What had kept digital printing at an evolutionary stage rather than revolutionizing the screen-printing industry in the past, was the key issue of productivity. Until recently, the majority of wide-format digital printers in use at screen printing shops have been electrostatic or thermal transfer devices – that are limited by their format and the range of applications they can handle and also often require additional finishing steps that involve further variable costs – or low-cost inkjet printers capable of producing output at a speed of up to 5 square meters per hour. With such capacity, a cut-off point above which digital printing does not represent an alternative to screen-printing was in the neighbourhood of 5 to 10 copies. This limited the use of such digital devices to a small range of high price applications and certainly kept it outside the so-called production printing market. In such cases, the range of 10 to 100 copies printing has been left untapped.

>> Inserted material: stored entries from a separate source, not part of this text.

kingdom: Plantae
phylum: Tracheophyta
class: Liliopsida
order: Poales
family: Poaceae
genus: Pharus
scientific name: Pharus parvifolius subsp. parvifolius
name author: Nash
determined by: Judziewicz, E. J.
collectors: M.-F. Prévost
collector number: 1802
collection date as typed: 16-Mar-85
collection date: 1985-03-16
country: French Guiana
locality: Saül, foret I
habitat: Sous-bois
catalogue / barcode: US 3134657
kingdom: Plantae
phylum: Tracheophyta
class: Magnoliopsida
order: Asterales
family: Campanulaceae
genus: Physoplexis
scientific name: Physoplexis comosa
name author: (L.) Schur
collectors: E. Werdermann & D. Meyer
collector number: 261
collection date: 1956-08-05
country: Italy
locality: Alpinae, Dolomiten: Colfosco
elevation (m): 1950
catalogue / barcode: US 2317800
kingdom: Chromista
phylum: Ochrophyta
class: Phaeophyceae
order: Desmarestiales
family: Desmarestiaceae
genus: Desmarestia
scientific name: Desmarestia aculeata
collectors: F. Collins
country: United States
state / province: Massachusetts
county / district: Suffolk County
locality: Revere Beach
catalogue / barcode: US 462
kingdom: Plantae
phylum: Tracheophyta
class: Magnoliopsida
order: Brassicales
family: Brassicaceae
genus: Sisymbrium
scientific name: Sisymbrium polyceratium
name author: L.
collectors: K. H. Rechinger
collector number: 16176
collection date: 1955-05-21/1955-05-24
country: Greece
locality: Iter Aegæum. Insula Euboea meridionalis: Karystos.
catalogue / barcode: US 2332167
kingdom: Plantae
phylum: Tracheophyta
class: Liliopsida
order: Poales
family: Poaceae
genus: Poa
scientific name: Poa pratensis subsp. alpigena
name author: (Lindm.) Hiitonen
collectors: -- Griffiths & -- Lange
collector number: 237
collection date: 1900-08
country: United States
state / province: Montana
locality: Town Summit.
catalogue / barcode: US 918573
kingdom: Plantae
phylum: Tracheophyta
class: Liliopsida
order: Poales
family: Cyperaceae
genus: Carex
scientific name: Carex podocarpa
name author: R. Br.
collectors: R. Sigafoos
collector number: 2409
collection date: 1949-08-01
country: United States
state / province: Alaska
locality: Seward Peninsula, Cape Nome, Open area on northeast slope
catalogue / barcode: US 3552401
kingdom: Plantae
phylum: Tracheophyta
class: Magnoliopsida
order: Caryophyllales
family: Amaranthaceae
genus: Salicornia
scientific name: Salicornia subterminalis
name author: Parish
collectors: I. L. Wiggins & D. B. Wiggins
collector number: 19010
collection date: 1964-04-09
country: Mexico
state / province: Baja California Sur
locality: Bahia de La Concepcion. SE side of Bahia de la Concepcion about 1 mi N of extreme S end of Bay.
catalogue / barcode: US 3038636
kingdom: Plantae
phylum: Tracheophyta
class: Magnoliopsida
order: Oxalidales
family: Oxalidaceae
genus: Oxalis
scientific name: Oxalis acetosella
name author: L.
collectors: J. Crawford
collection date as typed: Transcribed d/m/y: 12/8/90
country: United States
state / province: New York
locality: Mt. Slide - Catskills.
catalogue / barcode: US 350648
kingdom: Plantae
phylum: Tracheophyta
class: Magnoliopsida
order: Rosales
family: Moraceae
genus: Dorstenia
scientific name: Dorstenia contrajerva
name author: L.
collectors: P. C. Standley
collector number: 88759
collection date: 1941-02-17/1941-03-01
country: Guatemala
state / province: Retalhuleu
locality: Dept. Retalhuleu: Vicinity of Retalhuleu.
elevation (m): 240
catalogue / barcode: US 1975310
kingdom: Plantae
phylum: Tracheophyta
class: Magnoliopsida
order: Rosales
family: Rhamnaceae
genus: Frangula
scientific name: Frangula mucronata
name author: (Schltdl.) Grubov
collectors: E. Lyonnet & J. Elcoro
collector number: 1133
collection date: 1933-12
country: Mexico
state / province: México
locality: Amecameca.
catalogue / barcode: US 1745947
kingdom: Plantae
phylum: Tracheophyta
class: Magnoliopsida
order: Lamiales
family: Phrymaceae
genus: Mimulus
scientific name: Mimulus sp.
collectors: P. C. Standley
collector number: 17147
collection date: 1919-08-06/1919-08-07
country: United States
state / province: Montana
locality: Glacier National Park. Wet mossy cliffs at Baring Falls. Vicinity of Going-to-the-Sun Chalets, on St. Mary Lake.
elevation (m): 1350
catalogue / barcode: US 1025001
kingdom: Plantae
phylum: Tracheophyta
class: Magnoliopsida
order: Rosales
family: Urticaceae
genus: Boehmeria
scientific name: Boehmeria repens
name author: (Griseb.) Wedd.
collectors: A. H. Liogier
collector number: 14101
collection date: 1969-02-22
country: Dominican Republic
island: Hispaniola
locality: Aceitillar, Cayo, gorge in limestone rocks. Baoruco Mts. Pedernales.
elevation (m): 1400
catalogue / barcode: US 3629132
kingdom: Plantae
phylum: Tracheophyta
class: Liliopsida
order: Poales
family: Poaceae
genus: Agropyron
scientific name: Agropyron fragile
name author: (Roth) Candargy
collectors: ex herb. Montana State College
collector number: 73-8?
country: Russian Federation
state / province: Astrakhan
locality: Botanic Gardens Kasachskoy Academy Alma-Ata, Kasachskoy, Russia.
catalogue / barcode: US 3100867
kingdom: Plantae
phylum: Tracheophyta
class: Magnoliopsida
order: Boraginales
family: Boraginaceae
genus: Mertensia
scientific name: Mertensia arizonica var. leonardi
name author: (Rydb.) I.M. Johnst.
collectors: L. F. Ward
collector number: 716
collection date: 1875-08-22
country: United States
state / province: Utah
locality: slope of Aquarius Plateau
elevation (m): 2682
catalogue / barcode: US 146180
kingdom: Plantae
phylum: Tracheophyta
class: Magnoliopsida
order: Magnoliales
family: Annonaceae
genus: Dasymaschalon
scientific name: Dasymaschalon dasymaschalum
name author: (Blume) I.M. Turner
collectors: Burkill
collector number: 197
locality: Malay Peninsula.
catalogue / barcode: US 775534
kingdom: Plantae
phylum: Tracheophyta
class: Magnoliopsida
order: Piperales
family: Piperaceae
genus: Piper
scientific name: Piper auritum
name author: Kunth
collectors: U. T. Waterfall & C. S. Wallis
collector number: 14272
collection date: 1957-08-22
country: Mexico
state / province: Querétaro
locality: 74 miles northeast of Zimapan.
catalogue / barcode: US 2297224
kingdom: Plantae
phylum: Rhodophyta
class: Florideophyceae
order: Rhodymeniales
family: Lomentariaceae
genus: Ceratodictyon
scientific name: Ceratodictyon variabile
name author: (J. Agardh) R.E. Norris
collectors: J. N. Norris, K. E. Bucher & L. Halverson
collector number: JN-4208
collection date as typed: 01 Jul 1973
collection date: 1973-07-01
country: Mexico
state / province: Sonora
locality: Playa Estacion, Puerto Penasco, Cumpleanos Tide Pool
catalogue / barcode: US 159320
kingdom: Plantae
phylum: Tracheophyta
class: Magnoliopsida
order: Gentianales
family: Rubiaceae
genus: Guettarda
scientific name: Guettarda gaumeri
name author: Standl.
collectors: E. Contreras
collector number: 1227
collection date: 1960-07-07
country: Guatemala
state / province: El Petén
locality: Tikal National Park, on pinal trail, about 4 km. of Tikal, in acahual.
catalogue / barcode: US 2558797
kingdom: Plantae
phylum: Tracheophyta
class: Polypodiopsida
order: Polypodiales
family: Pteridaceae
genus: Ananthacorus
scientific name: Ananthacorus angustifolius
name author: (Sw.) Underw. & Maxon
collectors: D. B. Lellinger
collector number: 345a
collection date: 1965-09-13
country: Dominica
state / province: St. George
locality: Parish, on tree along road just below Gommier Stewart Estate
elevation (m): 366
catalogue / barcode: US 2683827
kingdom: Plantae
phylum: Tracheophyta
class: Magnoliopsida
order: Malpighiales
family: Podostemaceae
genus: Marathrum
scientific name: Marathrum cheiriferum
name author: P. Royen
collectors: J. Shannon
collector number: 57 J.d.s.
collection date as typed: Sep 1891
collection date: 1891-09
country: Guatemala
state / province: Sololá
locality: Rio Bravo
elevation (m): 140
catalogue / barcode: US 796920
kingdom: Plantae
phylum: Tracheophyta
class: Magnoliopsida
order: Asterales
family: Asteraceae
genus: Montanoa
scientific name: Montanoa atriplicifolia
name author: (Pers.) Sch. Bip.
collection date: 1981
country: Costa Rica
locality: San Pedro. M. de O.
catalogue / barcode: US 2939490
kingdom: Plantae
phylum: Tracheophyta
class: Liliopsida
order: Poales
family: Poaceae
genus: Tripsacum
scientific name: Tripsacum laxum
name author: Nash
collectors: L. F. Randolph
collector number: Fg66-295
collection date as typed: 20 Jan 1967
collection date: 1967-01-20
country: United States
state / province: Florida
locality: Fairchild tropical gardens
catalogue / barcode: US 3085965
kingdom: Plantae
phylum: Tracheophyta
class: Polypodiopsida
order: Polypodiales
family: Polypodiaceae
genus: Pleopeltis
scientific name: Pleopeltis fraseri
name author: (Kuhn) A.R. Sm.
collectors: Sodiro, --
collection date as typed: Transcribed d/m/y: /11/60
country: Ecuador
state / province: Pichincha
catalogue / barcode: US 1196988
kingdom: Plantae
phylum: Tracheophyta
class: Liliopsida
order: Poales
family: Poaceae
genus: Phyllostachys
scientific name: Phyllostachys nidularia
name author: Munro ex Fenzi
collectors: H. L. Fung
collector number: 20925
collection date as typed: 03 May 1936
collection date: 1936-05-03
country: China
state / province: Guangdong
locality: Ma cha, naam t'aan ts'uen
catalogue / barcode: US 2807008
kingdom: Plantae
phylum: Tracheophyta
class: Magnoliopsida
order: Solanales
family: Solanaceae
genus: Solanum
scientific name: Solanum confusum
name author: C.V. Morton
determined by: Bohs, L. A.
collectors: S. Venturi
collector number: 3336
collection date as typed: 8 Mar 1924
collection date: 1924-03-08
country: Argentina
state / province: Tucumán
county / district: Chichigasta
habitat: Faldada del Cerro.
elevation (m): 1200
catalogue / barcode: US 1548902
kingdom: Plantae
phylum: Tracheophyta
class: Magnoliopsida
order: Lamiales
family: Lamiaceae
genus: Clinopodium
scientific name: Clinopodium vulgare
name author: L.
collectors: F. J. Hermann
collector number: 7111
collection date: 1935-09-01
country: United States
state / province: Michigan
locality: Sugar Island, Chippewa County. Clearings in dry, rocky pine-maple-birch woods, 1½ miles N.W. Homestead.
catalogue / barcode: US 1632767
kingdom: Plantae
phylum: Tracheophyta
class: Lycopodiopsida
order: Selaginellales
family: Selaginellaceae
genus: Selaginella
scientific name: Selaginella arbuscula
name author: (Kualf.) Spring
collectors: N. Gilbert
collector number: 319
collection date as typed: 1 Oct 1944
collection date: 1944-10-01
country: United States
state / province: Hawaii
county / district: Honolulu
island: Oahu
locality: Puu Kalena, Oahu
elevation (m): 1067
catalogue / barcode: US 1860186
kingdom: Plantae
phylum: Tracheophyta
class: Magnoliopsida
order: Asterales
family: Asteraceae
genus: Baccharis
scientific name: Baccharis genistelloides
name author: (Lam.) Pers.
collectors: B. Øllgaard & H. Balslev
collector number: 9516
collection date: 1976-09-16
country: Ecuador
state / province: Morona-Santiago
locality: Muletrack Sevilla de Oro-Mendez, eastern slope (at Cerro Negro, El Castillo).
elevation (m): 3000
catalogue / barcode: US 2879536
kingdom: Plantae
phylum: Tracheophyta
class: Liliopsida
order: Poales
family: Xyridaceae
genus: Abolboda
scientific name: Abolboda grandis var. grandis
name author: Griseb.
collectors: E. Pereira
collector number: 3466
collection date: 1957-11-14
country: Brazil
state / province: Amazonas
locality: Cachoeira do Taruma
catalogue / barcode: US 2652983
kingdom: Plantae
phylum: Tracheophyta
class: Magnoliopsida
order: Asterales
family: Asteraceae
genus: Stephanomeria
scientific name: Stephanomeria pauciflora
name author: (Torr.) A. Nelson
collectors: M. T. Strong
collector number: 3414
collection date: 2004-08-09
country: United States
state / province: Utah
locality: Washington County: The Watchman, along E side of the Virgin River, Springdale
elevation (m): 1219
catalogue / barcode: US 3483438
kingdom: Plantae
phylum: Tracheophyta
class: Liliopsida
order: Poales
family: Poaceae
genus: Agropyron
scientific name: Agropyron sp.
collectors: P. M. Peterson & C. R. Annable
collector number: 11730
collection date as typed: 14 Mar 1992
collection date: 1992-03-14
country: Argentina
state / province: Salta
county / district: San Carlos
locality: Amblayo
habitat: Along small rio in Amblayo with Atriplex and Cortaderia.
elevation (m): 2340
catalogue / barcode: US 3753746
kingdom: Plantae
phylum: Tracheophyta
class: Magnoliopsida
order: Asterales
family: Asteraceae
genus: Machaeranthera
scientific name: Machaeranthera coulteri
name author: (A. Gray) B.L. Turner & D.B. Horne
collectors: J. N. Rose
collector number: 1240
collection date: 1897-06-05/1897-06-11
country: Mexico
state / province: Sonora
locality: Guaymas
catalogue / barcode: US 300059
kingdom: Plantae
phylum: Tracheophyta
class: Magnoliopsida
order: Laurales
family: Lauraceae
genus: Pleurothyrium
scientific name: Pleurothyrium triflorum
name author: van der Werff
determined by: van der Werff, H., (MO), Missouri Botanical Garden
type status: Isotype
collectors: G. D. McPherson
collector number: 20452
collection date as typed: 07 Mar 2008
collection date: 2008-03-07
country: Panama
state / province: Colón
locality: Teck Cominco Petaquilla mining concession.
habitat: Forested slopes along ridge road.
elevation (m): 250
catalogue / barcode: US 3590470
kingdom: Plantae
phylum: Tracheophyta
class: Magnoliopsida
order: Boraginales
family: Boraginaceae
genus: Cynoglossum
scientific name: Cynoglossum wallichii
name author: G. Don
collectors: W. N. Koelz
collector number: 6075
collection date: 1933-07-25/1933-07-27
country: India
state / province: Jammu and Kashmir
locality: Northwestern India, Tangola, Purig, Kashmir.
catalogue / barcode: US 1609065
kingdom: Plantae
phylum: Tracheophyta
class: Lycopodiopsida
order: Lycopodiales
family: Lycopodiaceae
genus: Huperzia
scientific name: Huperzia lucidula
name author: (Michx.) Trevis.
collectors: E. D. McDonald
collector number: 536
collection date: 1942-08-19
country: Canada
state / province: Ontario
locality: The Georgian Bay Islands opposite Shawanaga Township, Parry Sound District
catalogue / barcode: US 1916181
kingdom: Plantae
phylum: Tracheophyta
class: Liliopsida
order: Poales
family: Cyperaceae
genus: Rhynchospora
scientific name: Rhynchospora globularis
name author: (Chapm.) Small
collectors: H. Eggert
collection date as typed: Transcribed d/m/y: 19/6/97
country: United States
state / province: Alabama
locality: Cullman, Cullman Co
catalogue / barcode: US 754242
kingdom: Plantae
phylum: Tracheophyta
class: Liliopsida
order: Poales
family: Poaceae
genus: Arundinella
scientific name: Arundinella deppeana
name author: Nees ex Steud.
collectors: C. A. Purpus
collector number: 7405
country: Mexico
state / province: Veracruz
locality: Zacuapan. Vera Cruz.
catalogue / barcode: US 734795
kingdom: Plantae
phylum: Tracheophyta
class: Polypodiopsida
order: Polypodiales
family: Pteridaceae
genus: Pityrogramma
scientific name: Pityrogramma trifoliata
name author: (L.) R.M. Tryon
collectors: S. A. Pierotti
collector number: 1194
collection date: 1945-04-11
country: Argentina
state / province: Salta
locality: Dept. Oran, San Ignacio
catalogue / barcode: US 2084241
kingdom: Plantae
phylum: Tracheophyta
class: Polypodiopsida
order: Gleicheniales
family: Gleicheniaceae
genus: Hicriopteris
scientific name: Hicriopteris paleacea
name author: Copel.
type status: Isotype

It has therefore become clear that in order to challenge conventional screen-printing methods, inkjet presses must address two issues. They need to provide the quality and versatility of a screen press at an attractive cut-off point that makes a good business sense. What determines the cut-off point? It is roughly determined by dividing the screen-printing set up cost for a specific job by the total cost of printing that job digitally. The key here is to account for all variables in digital printing to calculate the cost per copy. This should include the productivity of the machine, the cost of ink, the need (or lack thereof) for further finishing, etc. Recent technological advances are promising to meet this challenge. A new generation of high productivity oriented, flatbed inkjet printers that can print on both rigid and roll-fed materials – are poised to become both complements and even alternatives to screen printing for short to medium length print runs. With the introduction of wide-format flatbed inkjet devices like the NUR Tempo, screen printers are seeing the end of a long evolutionary phase and the beginning of an unavoidable revolution.
In addition, state-of-the-art roll-to-roll oriented inkjet printing presses, such as the popular, high throughput NUR Fresco, VUTEk UltraVu-3360, Scitex Vision XLJet etc, have emerged as a high speed, high quality alternative to screen printing for many short-run, on-demand applications. Their output width of up to 10.5 feet (3.2 meters) equips screen printers to go after new business, offering wider width applications their screen presses can’t handle. As such, this mature technology has become a strong complement to screen presses in the screen-printers’ equipment roster, especially for screen printers that are not ready to invest in a flatbed inkjet press.
Inkjet production presses like these will enable screen printers to provide new and improved services to their customers based on competitively priced shorter run work and faster turnaround times which previously would have been prohibitively expensive with their screen presses.